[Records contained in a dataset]
____
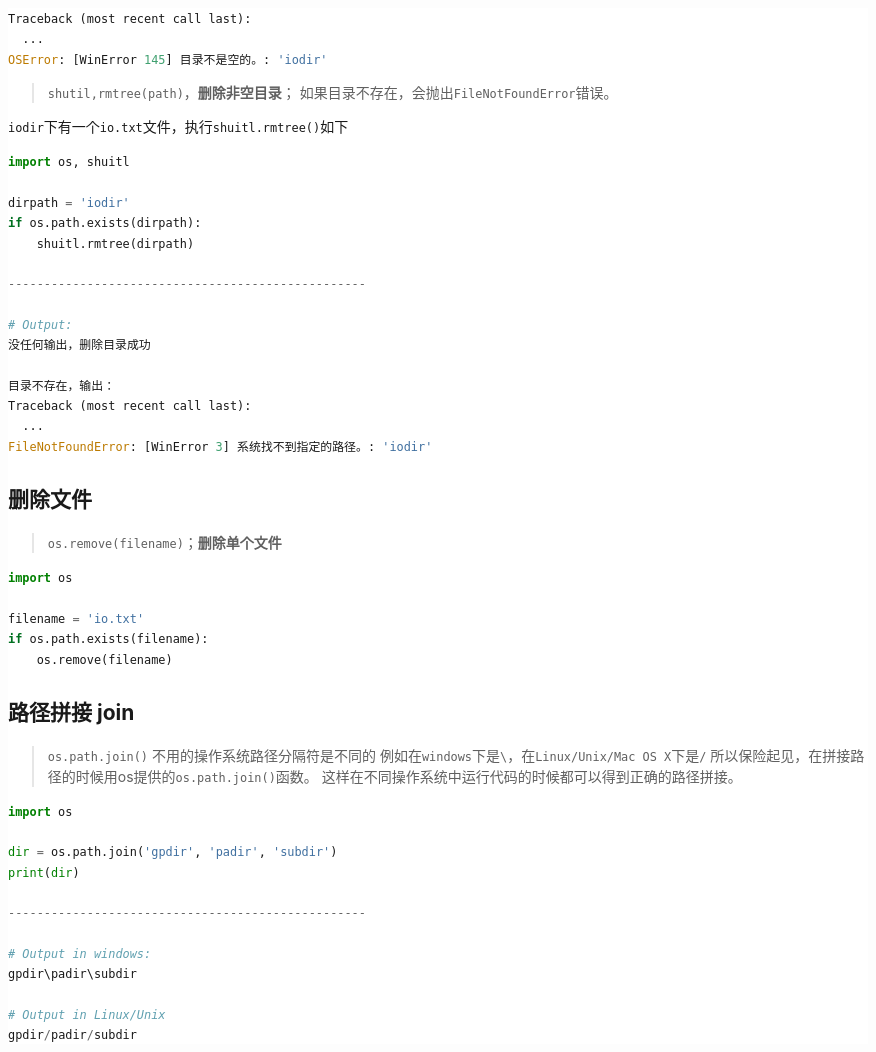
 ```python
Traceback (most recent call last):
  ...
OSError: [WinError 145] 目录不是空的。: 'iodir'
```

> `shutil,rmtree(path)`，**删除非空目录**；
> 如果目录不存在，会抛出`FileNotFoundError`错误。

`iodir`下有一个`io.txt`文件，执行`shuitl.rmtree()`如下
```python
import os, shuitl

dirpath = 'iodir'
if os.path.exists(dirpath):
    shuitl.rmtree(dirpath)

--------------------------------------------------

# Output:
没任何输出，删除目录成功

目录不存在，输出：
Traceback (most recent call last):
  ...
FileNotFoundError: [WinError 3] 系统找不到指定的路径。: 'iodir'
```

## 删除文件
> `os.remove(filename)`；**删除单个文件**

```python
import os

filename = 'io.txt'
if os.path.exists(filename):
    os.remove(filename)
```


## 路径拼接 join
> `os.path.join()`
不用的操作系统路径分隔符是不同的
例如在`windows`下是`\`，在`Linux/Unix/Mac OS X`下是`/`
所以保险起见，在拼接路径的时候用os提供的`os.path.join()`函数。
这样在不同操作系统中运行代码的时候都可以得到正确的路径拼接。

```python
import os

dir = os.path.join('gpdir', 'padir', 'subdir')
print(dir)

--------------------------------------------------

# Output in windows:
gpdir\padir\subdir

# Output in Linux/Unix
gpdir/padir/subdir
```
____
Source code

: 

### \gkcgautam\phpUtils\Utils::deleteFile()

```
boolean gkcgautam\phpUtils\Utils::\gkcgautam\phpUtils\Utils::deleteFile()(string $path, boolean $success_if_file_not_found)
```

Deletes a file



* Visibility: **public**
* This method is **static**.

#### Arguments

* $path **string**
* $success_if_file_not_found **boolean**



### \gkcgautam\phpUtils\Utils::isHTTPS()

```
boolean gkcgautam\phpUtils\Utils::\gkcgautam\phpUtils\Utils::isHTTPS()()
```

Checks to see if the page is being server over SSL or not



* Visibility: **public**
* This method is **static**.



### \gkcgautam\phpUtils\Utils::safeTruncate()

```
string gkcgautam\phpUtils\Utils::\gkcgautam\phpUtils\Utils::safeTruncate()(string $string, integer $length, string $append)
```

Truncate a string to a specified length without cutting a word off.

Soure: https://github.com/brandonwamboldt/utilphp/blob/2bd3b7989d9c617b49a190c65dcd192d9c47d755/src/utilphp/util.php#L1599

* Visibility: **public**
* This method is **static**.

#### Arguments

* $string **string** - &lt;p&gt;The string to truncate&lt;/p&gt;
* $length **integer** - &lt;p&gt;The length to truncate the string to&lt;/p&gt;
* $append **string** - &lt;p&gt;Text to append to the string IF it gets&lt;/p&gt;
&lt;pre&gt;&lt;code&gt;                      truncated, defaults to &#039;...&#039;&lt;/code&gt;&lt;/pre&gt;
____
* _WHAT THE EXERCISE ASKS_: Which lines above include the word "deleteFile"? Return each one.

* _YOUR SOLUTION_:
### \gkcgautam\phpUtils\Utils::deleteFile()
boolean gkcgautam\phpUtils\Utils::\gkcgautam\phpUtils\Utils::deleteFile()(string $path, boolean $success_if_file_not_found)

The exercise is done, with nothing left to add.